* MATERIAL TO PROCESS:
++++++++++
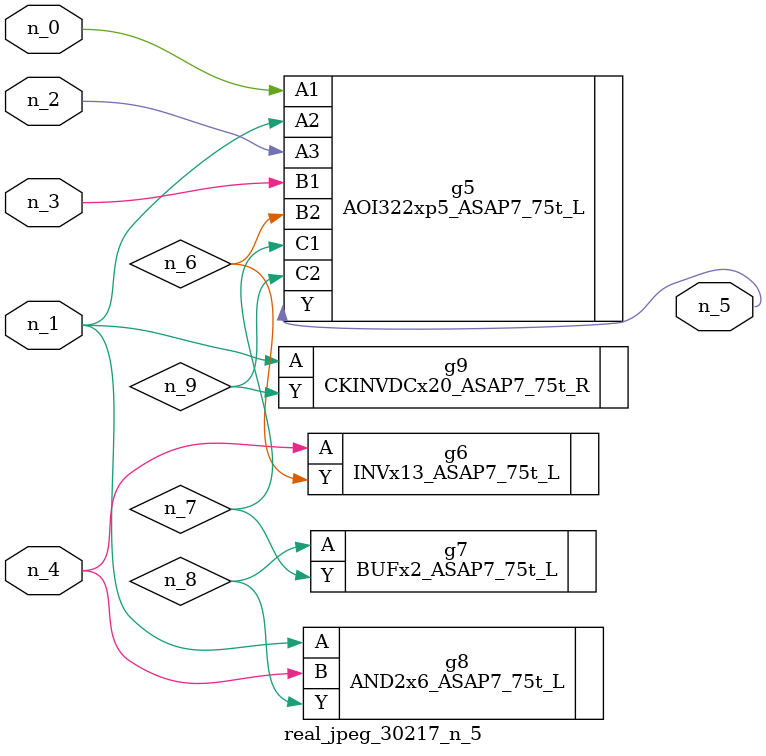
<source format=v>
module real_jpeg_30217_n_5 (n_4, n_0, n_1, n_2, n_3, n_5);

input n_4;
input n_0;
input n_1;
input n_2;
input n_3;

output n_5;

wire n_8;
wire n_6;
wire n_7;
wire n_9;

AOI322xp5_ASAP7_75t_L g5 ( 
.A1(n_0),
.A2(n_1),
.A3(n_2),
.B1(n_3),
.B2(n_6),
.C1(n_7),
.C2(n_9),
.Y(n_5)
);

AND2x6_ASAP7_75t_L g8 ( 
.A(n_1),
.B(n_4),
.Y(n_8)
);

CKINVDCx20_ASAP7_75t_R g9 ( 
.A(n_1),
.Y(n_9)
);

INVx13_ASAP7_75t_L g6 ( 
.A(n_4),
.Y(n_6)
);

BUFx2_ASAP7_75t_L g7 ( 
.A(n_8),
.Y(n_7)
);


endmodule
</source>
++++++++++
Copy every entry exactly; drop the pictures.

<source format=v>
module real_jpeg_30217_n_5 (n_4, n_0, n_1, n_2, n_3, n_5);

input n_4;
input n_0;
input n_1;
input n_2;
input n_3;

output n_5;

wire n_8;
wire n_6;
wire n_7;
wire n_9;

AOI322xp5_ASAP7_75t_L g5 ( 
.A1(n_0),
.A2(n_1),
.A3(n_2),
.B1(n_3),
.B2(n_6),
.C1(n_7),
.C2(n_9),
.Y(n_5)
);

AND2x6_ASAP7_75t_L g8 ( 
.A(n_1),
.B(n_4),
.Y(n_8)
);

CKINVDCx20_ASAP7_75t_R g9 ( 
.A(n_1),
.Y(n_9)
);

INVx13_ASAP7_75t_L g6 ( 
.A(n_4),
.Y(n_6)
);

BUFx2_ASAP7_75t_L g7 ( 
.A(n_8),
.Y(n_7)
);


endmodule
</source>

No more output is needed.